Defined as individuals who have 30 min windows labelled as AF by the WARN algorithm but either none of these windows contains ≥5 min of continuous AF as determined by the BioTel recording OR contain ≥5 min of continuous AF on the BioTel recording but none of these can be confirmed by tachogram adjudication.

False negative

Defined as individuals who do not have any 30 min windows labelled by the WARN algorithm as having AF but at least one such window has ≥5 min of continuous AF as determined by the BioTel recording.

This is summarised in figure 1.

Figure 1
Figure 1

Adjudication of participant level events. AF, Atrial fibrillation.

Mechanism to adjudicate BioTel findings

All reports generated by BioTel from the chest patch ECG recording will be reviewed by a trained BioTel cardiologist with electrophysiology expertise. A board-certified cardiologist at Yale will review and adjudicate the report. If there is a disagreement about the interpretation, a third adjudicator, who is an independent, board-certified Yale cardiologist, will serve as tie breaker.

For the primary analysis, all potential true positives will be adjudicated by a Yale cardiologist to verify overlap between WARN algorithm labelled AF windows and BioTel ECG patch determined periods of AF.

First, BioTel tachograms corresponding to the time windows labelled AF by WARN algorithm will be requested. To avoid bias, 1/2 the number of tachograms from periods NOT labelled as AF by WHOOP will also be requested. The cardiologist will then review this mixture of normal and abnormal tachograms for interpretation.

If ≥5 min of continuous AF is verified on any of these tachograms, then the participant will be labelled a TRUE POSITIVE.

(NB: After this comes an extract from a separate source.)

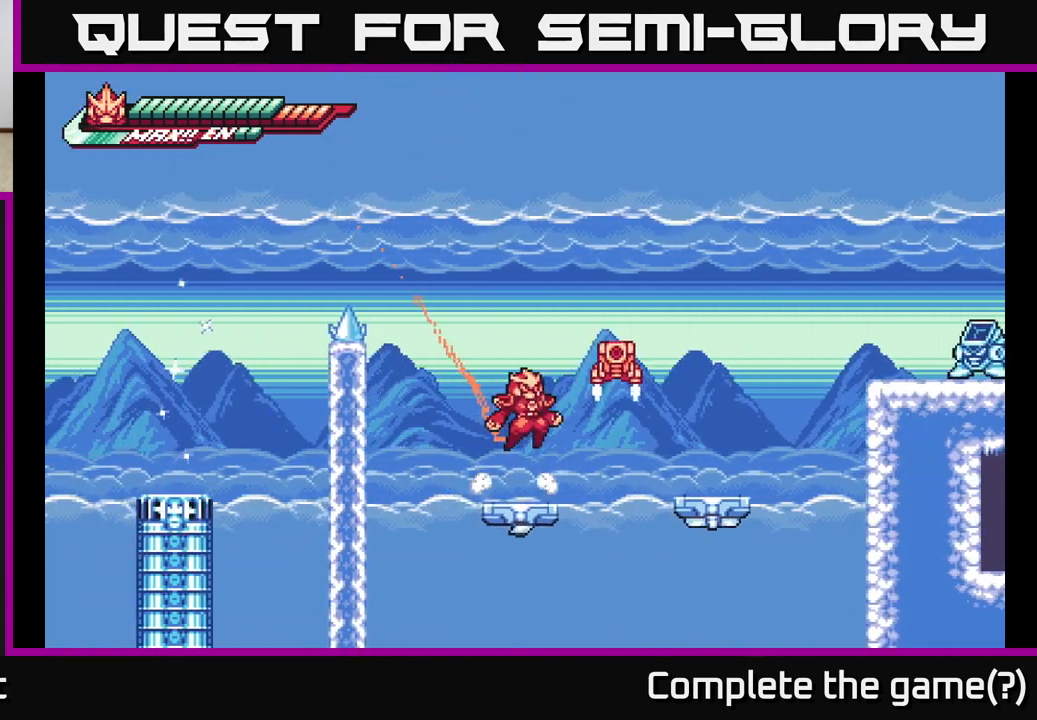
{"buttons": ["A"], "left_stick": "right", "right_stick": "center", "events": [[83, "left_stick", "right"], [117, "X", "down"], [267, "X", "up"], [267, "left_stick", "center"], [350, "X", "down"], [367, "left_stick", "right"], [467, "X", "up"]]}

More tachograms will be reviewed till ≥5 continuous minutes of AF is found and if NO such tachograms are found within ANY of the windows labelled as AF by the WARN algorithm, then the participant will be considered a false positive. As the secondary analyses are for technical performance evaluation only, no additional adjudication of BioTel based interpretations will be made.

CIs around the sensitivity and specificity will be calculated using the Clopper-Pearson exact method.

Secondary analyses

Secondary analyses will include evaluation of all time frames during BioTel recording, irrespective of adequate data and interpretations being provided by the WARN algorithm. While the Gold-standard for AF diagnosis (BioTel) and WARN algorithm defined AF window labels would be the same as primary analysis, the following will be defined differently.

True positive

Defined as the count of individuals who have AF (on ECG patch as defined above) with AT LEAST one 30 min window being classified by WARN algorithm as AF, that overlaps with ATLEAST 5 min of AF as classified by the ECG patch.

True negative

Defined as the count of individuals who do not have evidence of AF (on ECG patch as defined above) and have no 30 min windows labelled as AF by the WARN algorithm.

False positive

Defined as individuals who do NOT have AF (as defined above) on ECG patch but have at least one 30 min window classified as AF by the WARN algorithm OR have AF (as defined above) on ECG patch and have 30 min windows classified as AF by the WARN algorithm BUT without any such window having ≥5 mins of continuous AF as detected by the ECG patch

False negative

Defined as individuals who have ‘true’ AF as defined above but without any 30 min window labelled as AF by the WARN algorithm.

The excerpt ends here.